• [Assigned task]
Can you restate the records below word for word?

-- Opening Marker --

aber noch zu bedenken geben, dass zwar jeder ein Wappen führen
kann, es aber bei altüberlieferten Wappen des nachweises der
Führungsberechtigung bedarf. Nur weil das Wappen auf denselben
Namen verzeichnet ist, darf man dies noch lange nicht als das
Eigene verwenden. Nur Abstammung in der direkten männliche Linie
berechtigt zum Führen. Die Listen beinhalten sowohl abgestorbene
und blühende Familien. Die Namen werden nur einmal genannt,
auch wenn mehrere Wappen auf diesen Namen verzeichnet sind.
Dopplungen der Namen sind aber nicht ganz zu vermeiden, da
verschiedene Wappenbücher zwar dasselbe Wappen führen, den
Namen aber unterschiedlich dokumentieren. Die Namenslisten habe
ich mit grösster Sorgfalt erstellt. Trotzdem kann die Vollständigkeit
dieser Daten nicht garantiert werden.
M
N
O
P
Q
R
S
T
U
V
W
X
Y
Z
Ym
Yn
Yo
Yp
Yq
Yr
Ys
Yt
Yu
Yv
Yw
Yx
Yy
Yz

-- Closing Marker --

• [Answer to the exercise]
aber noch zu bedenken geben, dass zwar jeder ein Wappen führen
kann, es aber bei altüberlieferten Wappen des nachweises der
Führungsberechtigung bedarf. Nur weil das Wappen auf denselben
Namen verzeichnet ist, darf man dies noch lange nicht als das
Eigene verwenden. Nur Abstammung in der direkten männliche Linie
berechtigt zum Führen. Die Listen beinhalten sowohl abgestorbene
und blühende Familien. Die Namen werden nur einmal genannt,
auch wenn mehrere Wappen auf diesen Namen verzeichnet sind.
Dopplungen der Namen sind aber nicht ganz zu vermeiden, da
verschiedene Wappenbücher zwar dasselbe Wappen führen, den
Namen aber unterschiedlich dokumentieren. Die Namenslisten habe
ich mit grösster Sorgfalt erstellt. Trotzdem kann die Vollständigkeit
dieser Daten nicht garantiert werden.
M
N
O
P
Q
R
S
T
U
V
W
X
Y
Z
Ym
Yn
Yo
Yp
Yq
Yr
Ys
Yt
Yu
Yv
Yw
Yx
Yy
Yz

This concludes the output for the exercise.